『シネマと書店とスタジアム』(新潮社)という著書のタイトルにあるように、作家の沢木耕太郎にとって、「映画・書物・スポーツ観戦」が歓びである。
それらは、ぼくにとっては、「音楽・書物・映画/ドラマ」というように言い換えることができる。
これらがあれば、時を忘れてどこまでもそれらの世界にひたることができる、というものだ。
部屋の「片付け」をしていて、これらの「メディア」(媒体)に相当する、「音楽CD、紙の本、映画・ドラマのDVD」のコレクションに圧倒される。
いつのまに、これほどに堆積していたのかと。
近年、ぼくは「ミニマリズム/エッセンシャリズム」に触発されて、「物質的なモノ」を減らす方向に、舵をきっている。
現代社会における「情報化」および「情報通信技術の発展」が、この方向への流れをつくり、また追い風ともなっている。
音楽CDは音楽配信サービスに、紙の本は電子書籍に、DVDも映画・ドラマ等配信サービスに。

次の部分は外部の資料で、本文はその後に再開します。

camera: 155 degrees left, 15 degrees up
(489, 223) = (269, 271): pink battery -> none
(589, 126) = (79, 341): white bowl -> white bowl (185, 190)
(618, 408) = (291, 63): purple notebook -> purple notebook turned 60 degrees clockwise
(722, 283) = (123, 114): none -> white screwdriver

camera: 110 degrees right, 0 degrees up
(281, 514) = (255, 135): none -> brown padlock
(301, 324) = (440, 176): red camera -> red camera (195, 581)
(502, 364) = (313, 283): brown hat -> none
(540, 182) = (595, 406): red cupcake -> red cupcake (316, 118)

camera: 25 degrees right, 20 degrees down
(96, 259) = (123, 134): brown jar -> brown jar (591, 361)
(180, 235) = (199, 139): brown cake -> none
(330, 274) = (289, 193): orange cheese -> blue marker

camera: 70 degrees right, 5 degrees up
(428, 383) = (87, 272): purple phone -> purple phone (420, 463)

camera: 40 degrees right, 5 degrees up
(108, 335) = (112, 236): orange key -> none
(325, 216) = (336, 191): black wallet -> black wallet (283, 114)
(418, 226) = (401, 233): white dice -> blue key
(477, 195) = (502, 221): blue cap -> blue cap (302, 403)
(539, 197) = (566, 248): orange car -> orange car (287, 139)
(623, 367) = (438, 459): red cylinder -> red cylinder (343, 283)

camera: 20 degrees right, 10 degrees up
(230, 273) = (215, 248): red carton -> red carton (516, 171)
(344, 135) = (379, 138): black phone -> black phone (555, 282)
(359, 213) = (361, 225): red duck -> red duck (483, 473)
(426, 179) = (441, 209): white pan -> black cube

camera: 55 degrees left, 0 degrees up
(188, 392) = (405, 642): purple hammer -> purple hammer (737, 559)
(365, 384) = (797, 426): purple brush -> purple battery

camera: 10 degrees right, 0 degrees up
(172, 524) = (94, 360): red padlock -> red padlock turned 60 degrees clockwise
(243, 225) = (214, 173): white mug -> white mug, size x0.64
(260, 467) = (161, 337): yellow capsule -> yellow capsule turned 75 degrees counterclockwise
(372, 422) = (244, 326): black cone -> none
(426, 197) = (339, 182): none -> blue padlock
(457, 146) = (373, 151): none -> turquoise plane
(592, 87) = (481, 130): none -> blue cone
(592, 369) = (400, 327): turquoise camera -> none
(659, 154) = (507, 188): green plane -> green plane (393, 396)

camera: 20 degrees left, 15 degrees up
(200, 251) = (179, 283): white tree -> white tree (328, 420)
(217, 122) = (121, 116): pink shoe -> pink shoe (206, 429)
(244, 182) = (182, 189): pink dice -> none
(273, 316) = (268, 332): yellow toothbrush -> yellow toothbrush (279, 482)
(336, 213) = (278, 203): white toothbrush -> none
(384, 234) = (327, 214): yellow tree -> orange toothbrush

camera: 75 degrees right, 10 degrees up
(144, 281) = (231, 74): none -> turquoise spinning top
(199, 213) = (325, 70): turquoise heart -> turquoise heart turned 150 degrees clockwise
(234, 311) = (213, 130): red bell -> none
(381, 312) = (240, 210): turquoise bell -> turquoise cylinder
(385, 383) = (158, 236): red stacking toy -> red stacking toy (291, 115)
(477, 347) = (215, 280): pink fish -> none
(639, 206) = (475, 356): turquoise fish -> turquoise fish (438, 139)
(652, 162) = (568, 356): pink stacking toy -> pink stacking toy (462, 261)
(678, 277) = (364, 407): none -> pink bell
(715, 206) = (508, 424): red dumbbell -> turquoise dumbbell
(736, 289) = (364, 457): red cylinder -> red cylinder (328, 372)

配信サービスで提供されていない作品、電子書籍化されていない作品あるいは紙の本として残したいものを除いて、基本的に作品のほとんどが「物質的なモノ」という形状を解き放たれ、「データ」として、つまり「情報」として、アクセスできる。
部屋がきれいに片付くだけでなく、便利でもあるし、なによりも、これまでのような「大量生産ー大量消費」という「自然収奪」的な構造を変えることができる。
そのようにかんがえながら、ぼくは、人類の歴史における、相当に「特異な時代」に生きてきたことを思う。
「音楽」ということを見ても、ぼくが生きている間に、レコード、カセットテープ、MD、CDなどの各種媒体の使用という歴史を一気に通過し、今は「音楽配信サービス」というところに辿りついている。
この通過の底辺には、個人(また家族)という単位におけるエンターテイメント享受という流れがあって、ぼくが生きてきた時代は、個人がCDなどの媒体を所有するという傾向が加速した時代でもある。
「配信サービス」は、そのような「個人による享受」を保持したままで、しかし、物質(CDなど)をデータに変えることで、自然収奪性を減少させている。
ふつうに生きている間は不思議にも思わないのだけれども(むしろ、このような世界が「ふつう」だと思ってしまうのだけれども)、距離をとって眺めてみると、どれだけ「特異な時代」に生きているのかということを感じざるをえない。
社会学者の見田宗介は、人間の歴史における、「近代」という時代に起こった「人口爆発」が、「一回限りの過渡的な」状況であったことを、分析的に述べている。
…この時点からふりかえってみると、「近代」という壮大な人類の爆発期はS字曲線の第Ⅱ期という、一回限りの過渡的な「大増殖期」であったことがわかる。そして「現代」とはこの「近代」から、未来の安定平衡期に至る変曲ゾーンとみることができる…。「現代社会」の種々の矛盾に満ちた現象は…「高度成長」をなお追求しつづける慣性の力線と、安定平衡期に軟着陸しようとする力線との、拮抗するダイナミズムの種々層として統一的に把握することができる。
見田宗介『現代社会はどこに向かうかー高原の見晴らしを切り開くこと』岩波新書、2018年
「大量生産ー大量消費」ということも、たとえば100年後の世界からふりかえったならば、「一回限りの過渡的な」生産・生活様式であったと見られるにちがいない。
「音楽CDは音楽配信サービスに、紙の本は電子書籍に、DVDも映画・ドラマ等配信サービスに」ということも、このダイナミズムのなかに位置づけてみることもできると、ぼくはかんがえる。
そして、ぼくは、「安定平衡期に軟着陸しようとする力線」の方へと、できるかぎり、考え方も感じ方も、また生活の仕方も移行していきたいと思う。